» **CHECK YOUR UNDERSTANDING**:
a) Reproduce the passage of the post on NDI and WebRTC starting with "The mention of" and going on through "forgot about it.".
b) Pick up the post on NDI and WebRTC where it stops and keep writing it.

» **DOCUMENT SEGMENT**:
- - - -
This may seem a relatively straightforward answer to us folks working in the real-time business. In practice, it’s really not that easy, and most comes from how production teams actually work with streams they need to edit and broadcast, and the tools they employ. As it often happens, I was actually enlightened by the smart people we interact with every day on Twitter. In particular, Dan Jenkins from Nimble Ape (and mastermind behind the amazing CommCon events, make sure you watch the latest Virtual edition that just ended!) made an interesting observation related to BBC News, and Sam Machin’s answer was revealing to me, as it introduced a new “player” I wasn’t aware of:

This was the first time I ever heard of NDI, and it was kind of a revelation: it reminded me how some choices are often driven by how easy they make it to keep on using your existing workflow. This sparkled my interest, and led me to contribute to the discussion, where I wondered how easy (or hard!) it could be to perform an RTP-to-NDI translation of sorts:

The mention of OBS was quite interesting as well, since our friends at CoSMo Software actually did implement a version of OBS capable of talking WebRTC. Unfortunately, this turned out to be a red herring, since as Dr. Alex clarified, OBS-WebRTC doesn’t support WebRTC input, which is what could have helped translating the incoming stream to NDI from there:

I was really curious to investigate NDI as a technology after these exchanges (especially considering I knew nothing about it), but then life and work got in the way, and I forgot about it.

A few weeks ago, though, a private chat with Dan sparkled that interest again. He mentioned how a video production company he knew was really struggling with getting proper live feeds from the Internet to be used in what they were producing every day. Once more, NDI was mentioned as pretty much a standard de facto in that line of business, and how a proper way to bring in WebRTC streams is still sorely missing, which forces editors to basically capture the source material in “hacky” ways.
- - - -
» **RECORDED INFORMATION**:
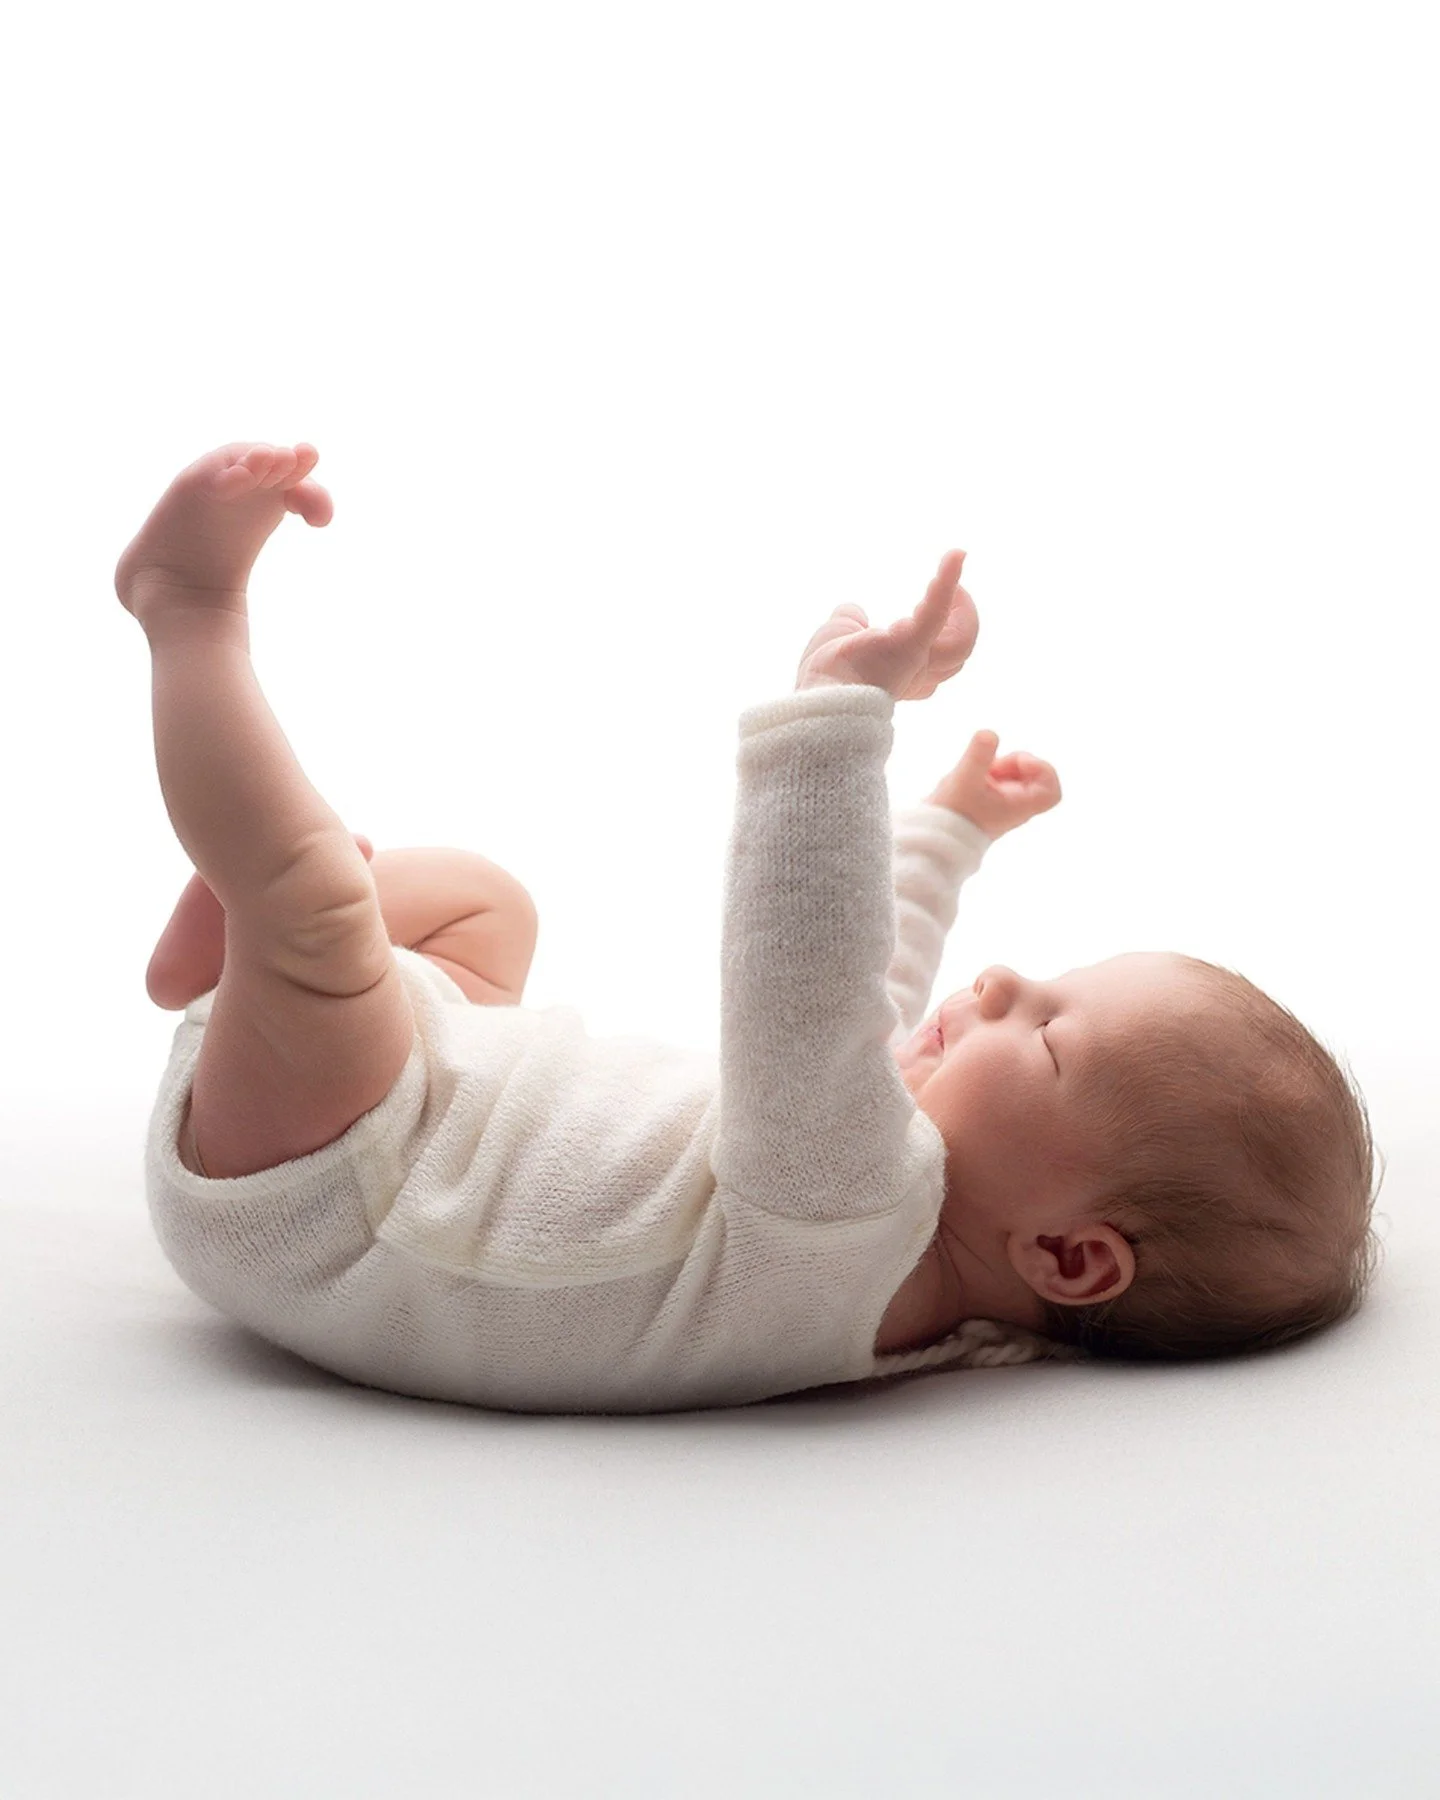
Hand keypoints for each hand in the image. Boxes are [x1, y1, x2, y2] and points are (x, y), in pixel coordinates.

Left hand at [794, 550, 977, 701]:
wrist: (819, 693)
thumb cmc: (826, 675)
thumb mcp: (839, 639)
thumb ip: (850, 622)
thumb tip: (854, 610)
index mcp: (899, 677)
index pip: (934, 666)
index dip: (939, 638)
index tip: (920, 613)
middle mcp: (916, 675)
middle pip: (957, 655)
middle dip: (961, 622)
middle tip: (955, 595)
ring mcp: (917, 660)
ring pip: (961, 642)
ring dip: (962, 609)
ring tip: (955, 581)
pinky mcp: (911, 643)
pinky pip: (938, 609)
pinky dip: (947, 580)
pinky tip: (956, 555)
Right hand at [926, 731, 1061, 839]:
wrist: (933, 837)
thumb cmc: (952, 815)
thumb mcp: (964, 779)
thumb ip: (978, 755)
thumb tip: (990, 733)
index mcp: (1018, 807)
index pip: (1051, 792)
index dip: (1042, 770)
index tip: (1019, 764)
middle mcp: (1015, 808)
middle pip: (1034, 778)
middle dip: (1015, 763)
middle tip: (993, 767)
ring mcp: (1003, 805)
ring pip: (1015, 777)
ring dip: (999, 766)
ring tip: (980, 773)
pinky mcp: (989, 803)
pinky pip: (1000, 780)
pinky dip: (989, 772)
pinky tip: (973, 777)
- - - -
» **WRITTEN RESPONSES**:
a)
The mention of OBS was quite interesting as well, since our friends at CoSMo Software actually did implement a version of OBS capable of talking WebRTC. Unfortunately, this turned out to be a red herring, since as Dr. Alex clarified, OBS-WebRTC doesn’t support WebRTC input, which is what could have helped translating the incoming stream to NDI from there:

I was really curious to investigate NDI as a technology after these exchanges (especially considering I knew nothing about it), but then life and work got in the way, and I forgot about it.

b)
As such, I decided to start looking into NDI, to figure out if the RTP-to-NDI translation I wondered about was indeed feasible or not.

First of all, what’s NDI?

Quoting Wikipedia (because I’m lazy):

Network Device Interface (NDI) is a royalty-free software standard developed by NewTek to enable video-compatible products to communicate, deliver, and receive broadcast-quality video in a high-quality, low-latency manner that is frame-accurate and suitable for switching in a live production environment.

In a nutshell (and probably oversimplifying it a bit), it allows for a live exchange of multichannel and uncompressed media streams within the same LAN, taking advantage of mDNS for service discovery. This allows producers to consume media from different sources in the same LAN, i.e., without being limited to the devices physically attached to their setups. The following image (which comes from their promotional material) makes the whole process a bit clearer from a visual perspective.

Apparently, the real strength behind the technology are the royalty free SDK they provide, and the wide set of tools that can actually interact with NDI media: once a stream, no matter the source, becomes available, it’s easy to cut/manipulate/process in order to have it embedded in a more complex production environment. Because of this, NDI is actually very wildly deployed in many media production companies.

Which brings us to the key issue: if this is the way remote interviews are produced as well, producers will likely try to use whatever makes it easy for them to get an NDI source that can use directly. Apparently, WebRTC is still hard for them to work with: without a way to directly pull a WebRTC feed in, they’re basically forced to use workarounds like capturing the browser window rendering the remote video and cropping what they need using an NDI recorder, and inject the result that way; for audio, it might mean recording the system output or similar hacks.

Needless to say, this is a suboptimal solution that requires more work than should be needed: besides, it can be even more challenging if the web page that renders the streams has dynamic interfaces that could move the part you’re interested in around, or even limited functionality (e.g., no screen sharing support). That’s exactly why I started looking into ways to get RTP more or less directly translated to NDI, in order to make the whole process much easier to work with instead.

An RTP/NDI gateway

The first thing I checked was if there was already some RTP/NDI implementation available, and the answer was yes and no. The first project I found was an open source plugin, called gst-plugin-ndi: this project is quite interesting, but unfortunately only covers the NDI reception, and not delivery. As I’ll explain later, this still proved quite helpful to validate my efforts, but it was not what I was looking for. A quick research on any FFmpeg integration let me to this ticket, which explained how FFmpeg did indeed support NDI up until some time ago, but then dropped it entirely after a copyright infringement issue by Newtek. As such, not an option either.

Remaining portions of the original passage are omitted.